Out in the street the blood mounted to her cheeks, and half unconsciously she murmured the word she had suppressed, “love⁠ ⁠… love,” while in Wenk’s room there remained a scent of her which he eagerly inhaled. Then pressing both hands to his face, and indulging his secret and mysterious presentiments, he whispered ardently into the darkness that concealed his vision, “Death and love⁠ ⁠… death and love!”

In the course of the day the report of the murder ran through the city. It arose from the dark quarter where Hull had yielded up his useless and trivial existence. A dark patch remained there, and the pavement was coloured with the blood that had been shed. The thaw had made the gutters moist and muddy, and they had sucked in the dark evidences of the crime, till from a mere patch it became a monster, reaching from its own narrow corner to spread throughout the town. Folks came to seek its source, drinking in on the spot the full horrors of the deed. They saw the monster rear its head, rush towards them and through them, leaving disorder, abuse and dread in its wake. Like a dragon it wound itself through the alleys to the broad Ludwigstrasse, crept through the squares to the very heart of the city, and began to overflow all quarters, to escape from the streets to the houses. Like an underground drain it ran all day long, its gloomy current and dismal stench striking terror into men’s hearts or drawing thence a force which could but find its outlet in evil.

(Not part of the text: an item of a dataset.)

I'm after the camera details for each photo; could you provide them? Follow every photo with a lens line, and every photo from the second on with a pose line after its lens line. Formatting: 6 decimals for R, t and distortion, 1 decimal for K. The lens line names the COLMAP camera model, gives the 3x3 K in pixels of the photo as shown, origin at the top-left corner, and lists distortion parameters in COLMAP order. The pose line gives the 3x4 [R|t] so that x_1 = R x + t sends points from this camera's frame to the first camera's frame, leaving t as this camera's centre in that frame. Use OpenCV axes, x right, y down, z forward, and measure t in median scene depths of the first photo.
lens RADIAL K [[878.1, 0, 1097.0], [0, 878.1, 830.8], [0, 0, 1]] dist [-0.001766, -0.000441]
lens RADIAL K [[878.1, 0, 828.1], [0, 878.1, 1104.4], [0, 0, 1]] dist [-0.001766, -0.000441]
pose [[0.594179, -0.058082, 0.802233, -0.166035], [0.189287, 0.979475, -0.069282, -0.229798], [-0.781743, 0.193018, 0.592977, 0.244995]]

Three days later a woman of the streets was murdered in the night, and the assassin was caught the very next day. He was an “out-of-work,” one of those relics of wartime, who had fallen into a state approaching savagery. He confessed that he did not know what he was doing when he pressed his fingers deep into the girl’s throat. Something seemed to seize upon him in the dark when he came round that corner by the Jägerstrasse, and drove him to do it.

The town was enveloped as in a misty fog, impressionable and passionate as the human heart, and the spring beyond it was obscured. The lights thrown on life became glaring, its shadows of a wild and overwhelming blackness. Men’s hearts were torn in two, and everywhere there was internal conflict.